I waved goodbye to Conniesdad at the end of the ride, and watched him do a cheeky snap overtake of a white van before turning the Sprint's nose towards home. It was good to meet up, and we established during conversation that this was the first time I had met one of my blog readers 'in the flesh'. All those friends I have never met! (There is one regular commenter that I have known for 40 years and even shared a house with, and he knows who he is, but that sort of doesn't count.)
An unremarkable ride home along the M4 on drier roads ended the day. I was very pleased with the way the bike performed. I kept the speeds sensible - cruising at 85 or 90 (that's in kph if any policemen are reading this) and the bike achieved just over 50 mpg. That's just a little less than the XT returns, for speeds half as fast again and a lot less drama. I had a slight ache in my wrists and forearms for the last 50 miles, probably down to the fact that I am not used to the leaning-forward position yet. But the double-bubble screen gives a quiet and non-blustery ride, the fairing keeps the worst of the wind and weather off, and the riding position is way less cramped than the Bonnie's was. My knees didn't trouble me at all today - last year, I could hardly walk after two hours on the Bonnie. Changing to the Sprint was a good move.

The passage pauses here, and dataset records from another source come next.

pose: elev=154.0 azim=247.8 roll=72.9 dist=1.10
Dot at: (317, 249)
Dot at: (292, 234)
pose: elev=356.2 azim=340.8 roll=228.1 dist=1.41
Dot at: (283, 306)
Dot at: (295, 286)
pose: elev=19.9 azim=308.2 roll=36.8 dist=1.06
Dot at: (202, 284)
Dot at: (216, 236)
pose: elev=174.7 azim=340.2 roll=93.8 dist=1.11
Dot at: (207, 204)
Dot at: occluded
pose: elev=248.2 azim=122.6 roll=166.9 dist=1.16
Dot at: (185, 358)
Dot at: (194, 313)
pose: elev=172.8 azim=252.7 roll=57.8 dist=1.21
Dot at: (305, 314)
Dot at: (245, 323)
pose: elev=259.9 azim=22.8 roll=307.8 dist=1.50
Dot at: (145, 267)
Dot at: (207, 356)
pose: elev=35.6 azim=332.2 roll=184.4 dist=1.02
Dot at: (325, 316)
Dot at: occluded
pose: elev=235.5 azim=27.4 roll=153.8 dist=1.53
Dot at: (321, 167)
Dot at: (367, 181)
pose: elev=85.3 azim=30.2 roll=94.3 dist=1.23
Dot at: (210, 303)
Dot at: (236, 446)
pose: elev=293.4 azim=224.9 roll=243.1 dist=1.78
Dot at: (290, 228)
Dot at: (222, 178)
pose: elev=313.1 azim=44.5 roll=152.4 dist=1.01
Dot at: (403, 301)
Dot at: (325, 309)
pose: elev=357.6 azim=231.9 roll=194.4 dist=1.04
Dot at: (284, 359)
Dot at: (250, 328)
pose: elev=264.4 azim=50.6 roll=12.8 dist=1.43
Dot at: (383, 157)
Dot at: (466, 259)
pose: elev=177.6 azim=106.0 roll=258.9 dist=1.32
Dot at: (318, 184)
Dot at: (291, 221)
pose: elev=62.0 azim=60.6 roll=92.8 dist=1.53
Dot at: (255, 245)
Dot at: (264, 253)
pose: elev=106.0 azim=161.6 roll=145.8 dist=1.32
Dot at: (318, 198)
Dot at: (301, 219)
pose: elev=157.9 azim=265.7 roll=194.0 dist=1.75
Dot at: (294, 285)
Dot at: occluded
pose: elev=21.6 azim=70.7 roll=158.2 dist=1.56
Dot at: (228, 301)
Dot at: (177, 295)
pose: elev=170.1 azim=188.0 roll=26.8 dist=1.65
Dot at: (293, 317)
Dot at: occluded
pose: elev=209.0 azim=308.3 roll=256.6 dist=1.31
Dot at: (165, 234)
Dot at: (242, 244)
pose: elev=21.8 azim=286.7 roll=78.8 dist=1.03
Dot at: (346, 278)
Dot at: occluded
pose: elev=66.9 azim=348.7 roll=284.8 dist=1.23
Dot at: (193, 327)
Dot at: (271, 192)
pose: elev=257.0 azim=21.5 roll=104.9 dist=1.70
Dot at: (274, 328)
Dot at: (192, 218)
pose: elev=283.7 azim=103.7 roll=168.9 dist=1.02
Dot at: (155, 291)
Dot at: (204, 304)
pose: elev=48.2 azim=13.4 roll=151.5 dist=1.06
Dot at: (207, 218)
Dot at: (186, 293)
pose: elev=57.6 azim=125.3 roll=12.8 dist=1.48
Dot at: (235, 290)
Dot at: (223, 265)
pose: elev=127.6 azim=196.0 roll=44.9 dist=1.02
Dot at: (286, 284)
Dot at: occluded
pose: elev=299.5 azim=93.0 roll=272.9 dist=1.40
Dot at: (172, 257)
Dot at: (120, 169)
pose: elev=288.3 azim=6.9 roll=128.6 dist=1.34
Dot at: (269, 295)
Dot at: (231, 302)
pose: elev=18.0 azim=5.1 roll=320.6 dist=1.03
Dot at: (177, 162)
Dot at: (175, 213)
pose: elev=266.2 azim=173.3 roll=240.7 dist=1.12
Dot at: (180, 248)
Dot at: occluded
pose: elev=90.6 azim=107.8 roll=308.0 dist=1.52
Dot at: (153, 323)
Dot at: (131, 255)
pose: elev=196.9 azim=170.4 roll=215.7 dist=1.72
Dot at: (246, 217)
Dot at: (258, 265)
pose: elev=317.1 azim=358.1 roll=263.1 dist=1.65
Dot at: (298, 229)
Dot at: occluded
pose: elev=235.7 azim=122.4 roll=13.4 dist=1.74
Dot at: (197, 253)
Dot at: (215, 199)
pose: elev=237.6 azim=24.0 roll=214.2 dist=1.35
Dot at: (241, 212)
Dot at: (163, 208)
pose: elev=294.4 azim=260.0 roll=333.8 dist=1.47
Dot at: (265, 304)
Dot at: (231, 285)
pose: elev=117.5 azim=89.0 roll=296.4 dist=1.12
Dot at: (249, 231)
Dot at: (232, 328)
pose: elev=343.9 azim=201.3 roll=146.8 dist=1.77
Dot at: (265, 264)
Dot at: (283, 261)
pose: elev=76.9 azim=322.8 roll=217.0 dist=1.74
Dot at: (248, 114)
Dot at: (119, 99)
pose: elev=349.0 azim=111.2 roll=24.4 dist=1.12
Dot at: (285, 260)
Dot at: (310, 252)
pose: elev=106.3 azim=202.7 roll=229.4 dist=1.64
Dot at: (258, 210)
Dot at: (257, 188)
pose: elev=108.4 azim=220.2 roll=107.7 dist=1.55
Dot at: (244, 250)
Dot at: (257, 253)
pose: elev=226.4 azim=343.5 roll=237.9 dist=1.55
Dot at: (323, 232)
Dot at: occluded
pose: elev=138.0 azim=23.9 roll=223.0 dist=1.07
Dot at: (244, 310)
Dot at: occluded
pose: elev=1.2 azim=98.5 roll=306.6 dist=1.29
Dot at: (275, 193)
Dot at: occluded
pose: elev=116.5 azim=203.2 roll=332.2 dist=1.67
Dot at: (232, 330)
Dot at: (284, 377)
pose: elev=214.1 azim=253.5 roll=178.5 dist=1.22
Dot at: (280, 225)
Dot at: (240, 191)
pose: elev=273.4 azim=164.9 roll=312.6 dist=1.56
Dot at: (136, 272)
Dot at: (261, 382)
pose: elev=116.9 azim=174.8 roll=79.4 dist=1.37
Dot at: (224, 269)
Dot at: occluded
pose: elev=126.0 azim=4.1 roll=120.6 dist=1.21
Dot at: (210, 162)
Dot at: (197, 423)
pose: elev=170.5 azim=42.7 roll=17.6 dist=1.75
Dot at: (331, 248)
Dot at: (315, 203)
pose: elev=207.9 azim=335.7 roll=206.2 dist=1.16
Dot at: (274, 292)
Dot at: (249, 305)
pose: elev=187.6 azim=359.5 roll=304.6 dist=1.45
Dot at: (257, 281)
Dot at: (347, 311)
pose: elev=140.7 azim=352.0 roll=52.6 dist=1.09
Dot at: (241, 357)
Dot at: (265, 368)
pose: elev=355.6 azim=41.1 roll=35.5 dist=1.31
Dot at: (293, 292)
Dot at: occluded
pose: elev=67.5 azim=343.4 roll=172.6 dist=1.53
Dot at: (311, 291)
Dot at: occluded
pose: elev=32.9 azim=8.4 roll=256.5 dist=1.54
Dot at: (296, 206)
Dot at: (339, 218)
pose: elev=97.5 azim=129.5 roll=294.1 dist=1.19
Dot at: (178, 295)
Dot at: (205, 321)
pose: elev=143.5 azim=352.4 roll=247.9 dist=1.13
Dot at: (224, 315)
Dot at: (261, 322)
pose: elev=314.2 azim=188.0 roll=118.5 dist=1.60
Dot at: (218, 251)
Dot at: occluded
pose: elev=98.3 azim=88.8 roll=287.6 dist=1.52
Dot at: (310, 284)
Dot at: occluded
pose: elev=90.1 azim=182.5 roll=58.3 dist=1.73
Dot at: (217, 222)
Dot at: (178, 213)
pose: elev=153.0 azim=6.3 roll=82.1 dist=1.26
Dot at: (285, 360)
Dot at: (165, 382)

All the magazines rave about the Triumph triple engine, both in 955 and 1050 manifestations. I can see why. It's very eager, and has more power than I can safely use. There is useable power from 2000 rpm onwards, so you can be lazy about changing gears, but dropping two and letting it howl to the redline is quite addictive. Cruising at 80 sees the engine turning at 4500 rpm, which is just less than half the maximum on the dial, so it feels unstressed but still lively. It just wants to keep going, which makes for a relaxing and fatigue-free ride. Apart from the slight ache in the arms, I got off after 300+ miles feeling as fresh as a daisy.
Not only was this an opportunity to do a bit of bonding with the bike (it has spent most of the 7 months I have had it in the garage, as the XT is still my daily hassle-free choice, and I have only ridden it about 2500 miles), but also I got to find out the results of my mechanical playtime over the last few weeks, when I replaced the head bearings, refreshed the forks, and fitted new pads to the front brakes. One, nothing fell off, which is always the first definition of successful spannering. Two, the bike now steers as sweetly as it did when new - I can't believe how I dared to ride it in the condition it was in before. And three, EBC HH pads have transformed the braking from 'fairly good' to 'bloody hell!'. A two-finger squeeze on the lever stands the bike on its nose, just like the comics said it should.
Oh, and I have finally found a place to put the 'Team Bike' sticker that I have had hanging around for a couple of years. It was free with an edition of the magazine back in the mid-70s (I remember getting one, and then losing it) and I found this one in a pile of old magazines that someone was throwing away a few years ago. I also have a 'GB' sticker with 'Bike Magazine - Invasion Force' on it, but I couldn 't find anywhere on the Sprint's slim and shapely arse that would take it. Maybe another day.